What unites Western Canada? Our attitude towards Ottawa, poll says

Majority of respondents said federal government’s treatment of them has worsened

Alberta and B.C.’s relationship was strained this past year, but a new study suggests that despite the rift, people living in both provinces are united by the belief they aren’t treated fairly by the federal government.

As the October federal election nears, a study released Wednesday by the Angus Reid Institute suggests that 62 per cent of respondents in Western Canada –Alberta, Saskatchewan, Manitoba and B.C. – said Ottawa’s treatment of them has worsened in recent years.

Only about three-in-10 people in each of the four provinces believes the federal government reflects and represents their province well.

In 2018, the federal government and Western provinces negotiated through several contentious policies, including the carbon tax and the Trans Mountain pipeline.

PHOTOS: Rival protests highlight B.C.’s divide over pipeline project

About 54 per cent of respondents from B.C. felt the province has more in common with Washington State than any province. Eighteen per cent felt the same about California.

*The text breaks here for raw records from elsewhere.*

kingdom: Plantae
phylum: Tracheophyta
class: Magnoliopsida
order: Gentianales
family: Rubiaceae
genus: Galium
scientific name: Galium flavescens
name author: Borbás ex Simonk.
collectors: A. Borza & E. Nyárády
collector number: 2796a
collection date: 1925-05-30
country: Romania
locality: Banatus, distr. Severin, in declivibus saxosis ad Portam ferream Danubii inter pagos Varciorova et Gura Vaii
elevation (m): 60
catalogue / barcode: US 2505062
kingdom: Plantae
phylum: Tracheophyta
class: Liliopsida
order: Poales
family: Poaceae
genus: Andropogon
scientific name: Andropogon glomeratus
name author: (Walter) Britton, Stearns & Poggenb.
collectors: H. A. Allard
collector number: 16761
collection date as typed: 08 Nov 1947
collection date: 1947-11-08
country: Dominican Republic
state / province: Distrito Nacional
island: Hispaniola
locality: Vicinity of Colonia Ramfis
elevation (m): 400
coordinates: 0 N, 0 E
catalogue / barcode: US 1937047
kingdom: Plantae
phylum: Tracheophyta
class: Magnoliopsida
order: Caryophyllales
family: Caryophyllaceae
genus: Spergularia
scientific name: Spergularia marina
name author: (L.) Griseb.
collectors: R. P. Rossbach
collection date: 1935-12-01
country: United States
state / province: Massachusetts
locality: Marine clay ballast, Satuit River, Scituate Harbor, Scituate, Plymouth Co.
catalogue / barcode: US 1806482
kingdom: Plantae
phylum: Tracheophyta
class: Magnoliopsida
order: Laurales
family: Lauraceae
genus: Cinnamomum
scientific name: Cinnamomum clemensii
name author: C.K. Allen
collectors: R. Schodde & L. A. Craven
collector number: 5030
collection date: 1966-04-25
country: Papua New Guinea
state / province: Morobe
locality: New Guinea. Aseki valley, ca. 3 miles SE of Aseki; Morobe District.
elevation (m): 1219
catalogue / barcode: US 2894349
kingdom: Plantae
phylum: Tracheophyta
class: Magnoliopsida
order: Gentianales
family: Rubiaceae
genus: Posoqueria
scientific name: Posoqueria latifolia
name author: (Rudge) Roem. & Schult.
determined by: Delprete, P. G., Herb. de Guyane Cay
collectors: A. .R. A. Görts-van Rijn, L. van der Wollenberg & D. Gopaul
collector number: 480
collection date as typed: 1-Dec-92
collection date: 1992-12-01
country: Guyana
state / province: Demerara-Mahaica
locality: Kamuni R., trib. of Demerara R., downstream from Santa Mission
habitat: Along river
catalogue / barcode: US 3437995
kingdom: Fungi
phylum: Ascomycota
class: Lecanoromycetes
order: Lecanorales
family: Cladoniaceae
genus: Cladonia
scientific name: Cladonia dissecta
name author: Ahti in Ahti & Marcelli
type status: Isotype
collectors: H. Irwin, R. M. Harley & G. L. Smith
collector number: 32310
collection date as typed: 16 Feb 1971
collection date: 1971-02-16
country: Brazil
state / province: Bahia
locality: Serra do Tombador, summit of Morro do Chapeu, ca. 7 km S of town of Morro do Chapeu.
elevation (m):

Forty-four per cent believed all four provinces make up Western Canada, while 17 per cent believed Manitoba is not included. The same number of respondents defined the region as B.C. and Alberta only.

A large majority of people in B.C., Alberta, Saskatchewan and Manitoba – and a majority of Canadians overall – were inclined to believe “the west” is a unique region within Canada. That said, fewer than half of Canadians could agree on a single definition of which provinces constitute “the west.”